--- BEGIN Passage to read ---
Leaderboard: Andrew Landry And PGA Tour Second Chances

By Dan Reardon

In 1990, Mike Donald was one hole shy of completing the tournament of his life, the U.S. Open at Medinah Country Club. Donald needed only a par at the 18th of the Monday playoff to defeat Hale Irwin and find his place in golf history. He bogeyed and lost on the next hole in sudden death. Donald drifted on and off the PGA Tour over the next 15 years, never posting a win.

In 1999, France's Jean van de Velde stood on the tee of the final hole at Carnoustie with a three-shot lead in the Open Championship. He tripled the hole and lost in a playoff to Paul Lawrie. The Frenchmen did win once more in his golf career in 2005 but largely disappeared as a serious threat to win on the European Tour.
--- END Passage to read ---
--- BEGIN Exercise material ---
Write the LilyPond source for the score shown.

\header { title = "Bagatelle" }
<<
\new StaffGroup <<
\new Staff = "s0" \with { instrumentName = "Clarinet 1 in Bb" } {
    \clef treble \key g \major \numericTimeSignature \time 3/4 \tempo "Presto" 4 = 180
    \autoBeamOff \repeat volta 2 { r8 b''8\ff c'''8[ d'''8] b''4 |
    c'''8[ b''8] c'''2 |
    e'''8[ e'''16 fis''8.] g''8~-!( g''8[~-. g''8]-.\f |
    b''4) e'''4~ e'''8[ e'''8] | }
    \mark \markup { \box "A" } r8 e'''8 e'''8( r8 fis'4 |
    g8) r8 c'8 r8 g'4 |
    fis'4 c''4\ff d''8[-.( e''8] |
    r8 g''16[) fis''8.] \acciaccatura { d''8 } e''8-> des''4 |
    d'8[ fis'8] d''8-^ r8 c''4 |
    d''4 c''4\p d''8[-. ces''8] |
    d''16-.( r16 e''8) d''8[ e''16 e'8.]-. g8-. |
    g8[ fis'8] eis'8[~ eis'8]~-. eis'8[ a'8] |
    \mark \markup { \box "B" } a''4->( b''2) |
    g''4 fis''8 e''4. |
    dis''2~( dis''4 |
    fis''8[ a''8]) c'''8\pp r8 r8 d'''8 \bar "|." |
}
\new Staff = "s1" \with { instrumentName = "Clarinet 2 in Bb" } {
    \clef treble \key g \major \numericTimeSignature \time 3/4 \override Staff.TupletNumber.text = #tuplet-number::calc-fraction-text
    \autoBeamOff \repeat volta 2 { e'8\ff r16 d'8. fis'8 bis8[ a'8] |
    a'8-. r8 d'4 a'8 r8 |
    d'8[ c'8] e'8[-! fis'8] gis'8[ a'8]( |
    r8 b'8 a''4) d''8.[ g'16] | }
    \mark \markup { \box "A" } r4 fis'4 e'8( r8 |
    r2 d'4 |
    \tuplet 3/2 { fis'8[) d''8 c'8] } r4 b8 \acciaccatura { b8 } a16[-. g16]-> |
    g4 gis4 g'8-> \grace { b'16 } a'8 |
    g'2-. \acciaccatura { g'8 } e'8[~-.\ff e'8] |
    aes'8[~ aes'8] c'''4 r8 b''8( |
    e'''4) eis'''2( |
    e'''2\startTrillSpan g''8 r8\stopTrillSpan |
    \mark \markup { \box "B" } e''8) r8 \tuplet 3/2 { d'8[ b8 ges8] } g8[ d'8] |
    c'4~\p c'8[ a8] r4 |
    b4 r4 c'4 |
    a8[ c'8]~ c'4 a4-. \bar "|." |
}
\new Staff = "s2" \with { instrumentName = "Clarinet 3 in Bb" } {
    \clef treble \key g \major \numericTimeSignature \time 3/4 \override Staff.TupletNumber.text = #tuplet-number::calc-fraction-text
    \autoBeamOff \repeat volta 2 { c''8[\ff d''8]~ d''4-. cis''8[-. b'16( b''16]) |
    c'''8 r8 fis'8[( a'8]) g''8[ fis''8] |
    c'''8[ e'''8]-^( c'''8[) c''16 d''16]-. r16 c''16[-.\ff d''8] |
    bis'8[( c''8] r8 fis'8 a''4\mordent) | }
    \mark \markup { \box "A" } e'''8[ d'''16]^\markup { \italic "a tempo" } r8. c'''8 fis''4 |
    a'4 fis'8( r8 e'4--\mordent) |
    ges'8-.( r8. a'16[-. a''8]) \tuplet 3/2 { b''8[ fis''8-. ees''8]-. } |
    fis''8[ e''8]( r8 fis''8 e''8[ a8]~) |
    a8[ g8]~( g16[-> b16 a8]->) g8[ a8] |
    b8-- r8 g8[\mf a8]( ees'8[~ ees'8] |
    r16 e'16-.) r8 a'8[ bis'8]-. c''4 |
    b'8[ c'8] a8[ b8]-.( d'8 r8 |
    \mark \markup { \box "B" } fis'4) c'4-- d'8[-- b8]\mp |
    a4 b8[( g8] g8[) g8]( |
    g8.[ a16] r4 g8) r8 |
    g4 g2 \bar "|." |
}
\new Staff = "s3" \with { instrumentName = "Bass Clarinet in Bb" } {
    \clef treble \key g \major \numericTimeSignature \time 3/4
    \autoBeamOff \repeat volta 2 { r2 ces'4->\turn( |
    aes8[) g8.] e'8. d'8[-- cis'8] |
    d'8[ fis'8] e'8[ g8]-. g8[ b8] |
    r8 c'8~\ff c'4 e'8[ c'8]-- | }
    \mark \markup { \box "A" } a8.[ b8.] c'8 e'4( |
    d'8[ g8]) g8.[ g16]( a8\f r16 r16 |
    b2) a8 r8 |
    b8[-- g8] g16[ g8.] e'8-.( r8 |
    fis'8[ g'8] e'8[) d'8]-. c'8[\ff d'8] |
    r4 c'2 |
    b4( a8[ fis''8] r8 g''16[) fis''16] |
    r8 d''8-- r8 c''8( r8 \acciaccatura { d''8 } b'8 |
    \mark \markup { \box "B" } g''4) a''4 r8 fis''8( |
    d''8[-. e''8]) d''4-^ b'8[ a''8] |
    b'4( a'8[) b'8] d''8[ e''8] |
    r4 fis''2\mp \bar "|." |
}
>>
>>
--- END Exercise material ---
# Short task A
Which lines in the entries contain the word "clef"? Copy each of them.
# Short task B
Write the next part of the golf article, starting right after its final sentence.

# Exercise response A
    \clef treble \key g \major \numericTimeSignature \time 3/4 \tempo "Presto" 4 = 180
    \clef treble \key g \major \numericTimeSignature \time 3/4 \override Staff.TupletNumber.text = #tuplet-number::calc-fraction-text
    \clef treble \key g \major \numericTimeSignature \time 3/4 \override Staff.TupletNumber.text = #tuplet-number::calc-fraction-text
    \clef treble \key g \major \numericTimeSignature \time 3/4

# Exercise response B
In 2016, Andrew Landry shot 66 in the opening round of the U.S. Open at Oakmont as an Open rookie, ranked 624th in the world. He played well enough over the next two days to be paired in the final group of the day with Dustin Johnson. Johnson gutted his way to his first major win, and Landry soared to a final-day 78. Instead of being the first U.S. Open rookie to win in 102 years, he finished tied for 15th.

He finished the year 178th in the FedExCup standings and back on the developmental Web.Com Tour the following season. On Sunday at the Valero Texas Open, Landry served notice that he intended to stay clear of the ranks of Donald, van de Velde and other players crushed by the disappointment of a failed major opportunity. Landry shot 4-under 68, -17, to win by two shots for his first PGA Tour title.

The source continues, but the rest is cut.